* **Task description**
Filter the material below to every line that contains the string "acousticguitarsteel", treating case as significant.
• • •
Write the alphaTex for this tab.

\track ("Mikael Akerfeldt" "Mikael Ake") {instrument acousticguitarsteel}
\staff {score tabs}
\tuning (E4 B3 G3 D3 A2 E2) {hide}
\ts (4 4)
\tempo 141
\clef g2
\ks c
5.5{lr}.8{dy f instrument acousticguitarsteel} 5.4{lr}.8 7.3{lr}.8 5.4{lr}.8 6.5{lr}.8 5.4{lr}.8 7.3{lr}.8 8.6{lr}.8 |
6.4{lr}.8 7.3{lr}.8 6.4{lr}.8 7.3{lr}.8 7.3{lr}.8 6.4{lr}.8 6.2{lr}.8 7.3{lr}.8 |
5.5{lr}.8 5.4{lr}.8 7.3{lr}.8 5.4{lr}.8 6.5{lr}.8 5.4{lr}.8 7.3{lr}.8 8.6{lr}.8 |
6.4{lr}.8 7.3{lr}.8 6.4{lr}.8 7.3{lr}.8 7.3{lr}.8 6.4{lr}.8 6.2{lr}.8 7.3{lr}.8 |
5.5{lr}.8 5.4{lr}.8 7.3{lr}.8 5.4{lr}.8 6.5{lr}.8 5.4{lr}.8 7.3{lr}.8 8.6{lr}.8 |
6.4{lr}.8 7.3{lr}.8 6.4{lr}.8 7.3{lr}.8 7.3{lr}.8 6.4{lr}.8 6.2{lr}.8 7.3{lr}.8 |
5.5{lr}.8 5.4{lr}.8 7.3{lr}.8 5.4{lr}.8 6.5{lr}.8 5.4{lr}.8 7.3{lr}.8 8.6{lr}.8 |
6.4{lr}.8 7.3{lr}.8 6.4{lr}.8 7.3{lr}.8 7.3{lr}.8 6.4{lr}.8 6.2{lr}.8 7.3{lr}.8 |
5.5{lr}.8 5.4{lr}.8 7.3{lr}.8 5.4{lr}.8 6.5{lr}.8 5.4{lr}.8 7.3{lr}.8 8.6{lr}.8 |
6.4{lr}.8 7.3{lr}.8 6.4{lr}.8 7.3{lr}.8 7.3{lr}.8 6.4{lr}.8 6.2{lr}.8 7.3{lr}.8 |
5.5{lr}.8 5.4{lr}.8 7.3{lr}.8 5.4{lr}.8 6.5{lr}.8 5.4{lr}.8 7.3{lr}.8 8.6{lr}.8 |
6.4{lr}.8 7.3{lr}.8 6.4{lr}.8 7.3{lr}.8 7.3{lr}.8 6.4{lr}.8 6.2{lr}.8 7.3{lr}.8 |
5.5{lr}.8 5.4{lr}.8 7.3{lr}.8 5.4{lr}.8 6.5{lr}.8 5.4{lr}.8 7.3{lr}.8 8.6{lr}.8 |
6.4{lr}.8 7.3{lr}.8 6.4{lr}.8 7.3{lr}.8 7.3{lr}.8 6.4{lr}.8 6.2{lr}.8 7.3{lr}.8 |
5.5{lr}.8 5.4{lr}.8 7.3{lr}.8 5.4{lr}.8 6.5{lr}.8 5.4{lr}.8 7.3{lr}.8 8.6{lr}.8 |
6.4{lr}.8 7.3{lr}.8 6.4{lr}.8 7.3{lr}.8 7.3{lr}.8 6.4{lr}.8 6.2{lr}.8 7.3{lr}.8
• • •
* **Response below**
\track ("Mikael Akerfeldt" "Mikael Ake") {instrument acousticguitarsteel}
5.5{lr}.8{dy f instrument acousticguitarsteel} 5.4{lr}.8 7.3{lr}.8 5.4{lr}.8 6.5{lr}.8 5.4{lr}.8 7.3{lr}.8 8.6{lr}.8 |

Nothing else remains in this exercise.